- [CHALLENGE] Set down the part of the essay on Ireland's economic crisis that begins at the words "When NAMA was" and stops after "say ‘we’ve had it’?", copying it word for word.

- [ARTICLE]
Never before has politics caused me great personal distress. I have gone on rants about student grants, gotten into arguments about the EU, shed tears for the Troubles and protested against the Iraq war. But not until this week have I experienced a constant state of emotion that veers between anger and upset, due to the actions of the Irish government.

The arrival of the IMF and the revelation that our economy is to be under its control, makes all of my day-to-day worries and activities insignificant. That might seem dramatic for someone my age, 29, given that I have no children, debt, or mortgage, or job. But for me, making plans seems futile because I don’t know if it is worth sticking around to see them through. Is this a country worth planning for?

I returned here after many years abroad because I missed the people and the sense of place, and wanted to build a life and a career here. Recent unemployment aside, for the most part, I have achieved this. I was instilled with a sense of hope when I saw things like the Greens getting into power, when I went to Electric Picnic for the first time and when I heard about creative ventures like Project Brand New and Story Land. I was proud that there was progress and creative initiative in my native land. We had turned a corner, a generational shift had occurred and we were looking at new ways of doing things. But in Ireland, things don’t change that quickly.

When NAMA was introduced, the Greens sold out, and so Fianna Fáil remained in power. There was no major backlash from the people at that time. Later, Bertie resigned, wrote a book, got a job with a tabloid newspaper and declared himself an artist. Though he had conned them, Irish people continued to buy his book, and read the rag he writes for, without a murmur of concern. People bemoaned the decline of the country but still refused to do anything about it. We kept going to Electric Picnic, even though it became one of the most expensive festivals in Europe. Surely now, after the past seven days, people will say ‘we’ve had it’?

Saved data entries:
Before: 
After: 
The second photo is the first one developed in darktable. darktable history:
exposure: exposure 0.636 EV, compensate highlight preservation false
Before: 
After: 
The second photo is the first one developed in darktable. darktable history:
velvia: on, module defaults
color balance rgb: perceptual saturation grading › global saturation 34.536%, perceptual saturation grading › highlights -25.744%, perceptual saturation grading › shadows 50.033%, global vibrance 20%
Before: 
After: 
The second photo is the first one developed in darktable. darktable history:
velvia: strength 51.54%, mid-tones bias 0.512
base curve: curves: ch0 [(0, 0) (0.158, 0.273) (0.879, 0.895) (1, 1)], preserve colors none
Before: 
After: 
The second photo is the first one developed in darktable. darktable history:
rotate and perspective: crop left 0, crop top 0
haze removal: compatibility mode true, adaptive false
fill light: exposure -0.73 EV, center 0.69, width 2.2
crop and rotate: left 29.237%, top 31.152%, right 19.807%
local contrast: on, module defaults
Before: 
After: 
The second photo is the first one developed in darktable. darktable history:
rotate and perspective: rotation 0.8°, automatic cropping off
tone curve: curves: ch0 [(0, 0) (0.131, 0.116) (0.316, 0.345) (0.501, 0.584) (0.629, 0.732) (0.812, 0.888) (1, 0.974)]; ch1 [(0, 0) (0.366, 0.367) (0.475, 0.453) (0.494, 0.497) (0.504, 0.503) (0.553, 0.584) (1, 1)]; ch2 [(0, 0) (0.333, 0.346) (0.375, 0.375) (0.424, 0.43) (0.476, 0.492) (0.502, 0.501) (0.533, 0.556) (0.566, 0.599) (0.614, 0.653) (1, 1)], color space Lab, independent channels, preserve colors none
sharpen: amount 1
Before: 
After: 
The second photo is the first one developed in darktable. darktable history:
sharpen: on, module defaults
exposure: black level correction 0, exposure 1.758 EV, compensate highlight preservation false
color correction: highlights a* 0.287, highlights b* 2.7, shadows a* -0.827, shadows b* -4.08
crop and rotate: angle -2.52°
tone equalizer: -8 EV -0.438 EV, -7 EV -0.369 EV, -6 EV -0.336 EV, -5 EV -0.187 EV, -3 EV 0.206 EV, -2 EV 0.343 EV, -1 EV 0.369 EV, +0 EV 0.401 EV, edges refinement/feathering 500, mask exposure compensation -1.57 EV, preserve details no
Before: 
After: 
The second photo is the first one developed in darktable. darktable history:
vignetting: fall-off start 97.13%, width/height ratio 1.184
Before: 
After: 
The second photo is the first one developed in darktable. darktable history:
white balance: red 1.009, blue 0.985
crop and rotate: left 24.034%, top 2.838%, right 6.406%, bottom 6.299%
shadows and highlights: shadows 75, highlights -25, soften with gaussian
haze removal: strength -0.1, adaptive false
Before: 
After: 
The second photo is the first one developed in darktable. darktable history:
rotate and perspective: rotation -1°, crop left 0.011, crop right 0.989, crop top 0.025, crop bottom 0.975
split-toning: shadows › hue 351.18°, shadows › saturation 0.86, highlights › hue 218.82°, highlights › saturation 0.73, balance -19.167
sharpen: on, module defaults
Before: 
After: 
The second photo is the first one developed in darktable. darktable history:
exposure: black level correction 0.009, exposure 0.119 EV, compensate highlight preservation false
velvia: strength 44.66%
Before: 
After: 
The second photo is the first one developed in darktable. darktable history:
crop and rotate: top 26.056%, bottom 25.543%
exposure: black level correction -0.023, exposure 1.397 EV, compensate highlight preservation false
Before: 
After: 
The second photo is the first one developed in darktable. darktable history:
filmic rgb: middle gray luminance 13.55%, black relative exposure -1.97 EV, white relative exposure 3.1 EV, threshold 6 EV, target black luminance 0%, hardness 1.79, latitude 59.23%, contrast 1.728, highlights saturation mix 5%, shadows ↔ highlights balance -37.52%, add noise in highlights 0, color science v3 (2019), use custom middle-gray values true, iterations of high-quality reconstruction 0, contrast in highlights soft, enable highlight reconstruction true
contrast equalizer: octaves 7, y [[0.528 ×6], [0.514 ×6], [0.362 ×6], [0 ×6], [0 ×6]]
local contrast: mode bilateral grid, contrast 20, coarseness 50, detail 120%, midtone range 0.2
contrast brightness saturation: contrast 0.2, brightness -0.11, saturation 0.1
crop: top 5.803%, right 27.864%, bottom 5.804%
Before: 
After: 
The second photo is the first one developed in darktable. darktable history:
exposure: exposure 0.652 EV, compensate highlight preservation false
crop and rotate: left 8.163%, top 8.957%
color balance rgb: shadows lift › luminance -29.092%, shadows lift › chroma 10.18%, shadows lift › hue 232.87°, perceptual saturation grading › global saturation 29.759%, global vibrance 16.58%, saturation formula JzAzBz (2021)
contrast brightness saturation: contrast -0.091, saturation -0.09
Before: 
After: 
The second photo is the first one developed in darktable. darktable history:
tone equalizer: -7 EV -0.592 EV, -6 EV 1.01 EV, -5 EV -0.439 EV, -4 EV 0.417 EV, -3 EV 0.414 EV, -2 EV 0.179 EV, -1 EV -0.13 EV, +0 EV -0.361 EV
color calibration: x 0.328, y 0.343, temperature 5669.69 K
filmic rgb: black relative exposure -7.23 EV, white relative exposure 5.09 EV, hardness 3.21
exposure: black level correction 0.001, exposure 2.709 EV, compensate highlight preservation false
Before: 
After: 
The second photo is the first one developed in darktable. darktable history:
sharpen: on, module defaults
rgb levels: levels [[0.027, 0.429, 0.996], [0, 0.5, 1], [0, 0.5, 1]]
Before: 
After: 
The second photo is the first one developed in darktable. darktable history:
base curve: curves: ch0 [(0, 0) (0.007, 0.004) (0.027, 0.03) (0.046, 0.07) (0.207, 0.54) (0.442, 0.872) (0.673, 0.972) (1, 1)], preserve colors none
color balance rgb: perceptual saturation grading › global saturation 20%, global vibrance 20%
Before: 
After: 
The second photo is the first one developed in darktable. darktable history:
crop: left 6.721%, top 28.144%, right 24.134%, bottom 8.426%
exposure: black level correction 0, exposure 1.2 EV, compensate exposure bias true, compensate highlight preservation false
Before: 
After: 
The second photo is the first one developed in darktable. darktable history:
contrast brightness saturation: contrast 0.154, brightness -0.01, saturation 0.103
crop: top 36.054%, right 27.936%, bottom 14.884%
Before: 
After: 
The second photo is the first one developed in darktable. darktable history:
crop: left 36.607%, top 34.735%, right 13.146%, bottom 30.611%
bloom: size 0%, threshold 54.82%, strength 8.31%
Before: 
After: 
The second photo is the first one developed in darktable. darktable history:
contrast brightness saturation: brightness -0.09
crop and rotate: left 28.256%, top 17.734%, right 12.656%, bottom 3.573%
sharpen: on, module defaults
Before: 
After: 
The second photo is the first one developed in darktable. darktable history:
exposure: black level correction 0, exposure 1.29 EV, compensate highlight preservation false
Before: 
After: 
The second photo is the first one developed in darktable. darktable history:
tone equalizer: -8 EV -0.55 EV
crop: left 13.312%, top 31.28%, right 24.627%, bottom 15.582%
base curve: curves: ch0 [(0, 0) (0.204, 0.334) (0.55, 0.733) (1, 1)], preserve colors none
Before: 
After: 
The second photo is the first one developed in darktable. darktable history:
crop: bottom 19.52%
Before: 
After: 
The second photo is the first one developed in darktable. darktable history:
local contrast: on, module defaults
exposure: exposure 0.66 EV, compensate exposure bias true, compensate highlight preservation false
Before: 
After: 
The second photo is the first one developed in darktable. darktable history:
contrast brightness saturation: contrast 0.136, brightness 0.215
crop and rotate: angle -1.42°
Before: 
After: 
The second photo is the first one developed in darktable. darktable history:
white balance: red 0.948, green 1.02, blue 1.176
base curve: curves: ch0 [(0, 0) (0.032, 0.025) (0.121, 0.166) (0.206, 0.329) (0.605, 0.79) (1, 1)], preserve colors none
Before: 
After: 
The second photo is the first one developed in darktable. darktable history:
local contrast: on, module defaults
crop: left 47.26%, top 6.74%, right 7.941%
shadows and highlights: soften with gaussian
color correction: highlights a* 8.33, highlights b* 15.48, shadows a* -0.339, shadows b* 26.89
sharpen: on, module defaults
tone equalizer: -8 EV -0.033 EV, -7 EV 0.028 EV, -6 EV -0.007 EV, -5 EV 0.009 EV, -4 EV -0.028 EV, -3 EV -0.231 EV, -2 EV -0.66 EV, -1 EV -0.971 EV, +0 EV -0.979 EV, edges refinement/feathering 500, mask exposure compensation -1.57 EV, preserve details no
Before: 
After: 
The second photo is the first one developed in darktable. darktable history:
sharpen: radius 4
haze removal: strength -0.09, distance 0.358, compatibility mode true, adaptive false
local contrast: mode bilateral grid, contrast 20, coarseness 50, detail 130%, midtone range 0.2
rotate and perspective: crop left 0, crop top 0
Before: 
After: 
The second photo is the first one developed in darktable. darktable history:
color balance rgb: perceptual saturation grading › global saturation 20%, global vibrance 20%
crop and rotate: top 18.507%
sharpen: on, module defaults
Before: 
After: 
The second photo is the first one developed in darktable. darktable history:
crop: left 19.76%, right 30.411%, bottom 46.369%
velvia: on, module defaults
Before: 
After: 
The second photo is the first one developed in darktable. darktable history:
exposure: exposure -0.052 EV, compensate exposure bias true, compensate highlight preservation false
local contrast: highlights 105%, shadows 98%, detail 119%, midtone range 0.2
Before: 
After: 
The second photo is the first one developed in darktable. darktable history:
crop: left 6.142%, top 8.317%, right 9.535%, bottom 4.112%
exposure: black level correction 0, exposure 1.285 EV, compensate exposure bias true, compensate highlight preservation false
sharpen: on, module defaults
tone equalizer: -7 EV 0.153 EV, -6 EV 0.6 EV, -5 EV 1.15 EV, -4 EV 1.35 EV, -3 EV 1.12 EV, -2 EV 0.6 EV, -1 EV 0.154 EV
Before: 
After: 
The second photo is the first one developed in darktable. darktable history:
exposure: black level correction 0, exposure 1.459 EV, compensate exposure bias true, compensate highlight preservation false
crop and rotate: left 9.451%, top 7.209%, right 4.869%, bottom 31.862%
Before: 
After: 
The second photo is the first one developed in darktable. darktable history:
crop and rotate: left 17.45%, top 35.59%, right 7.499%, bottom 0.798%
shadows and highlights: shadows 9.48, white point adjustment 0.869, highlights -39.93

- [ANSWER TO THIS PROBLEM]
When NAMA was introduced, the Greens sold out, and so Fianna Fáil remained in power. There was no major backlash from the people at that time. Later, Bertie resigned, wrote a book, got a job with a tabloid newspaper and declared himself an artist. Though he had conned them, Irish people continued to buy his book, and read the rag he writes for, without a murmur of concern. People bemoaned the decline of the country but still refused to do anything about it. We kept going to Electric Picnic, even though it became one of the most expensive festivals in Europe. Surely now, after the past seven days, people will say ‘we’ve had it’?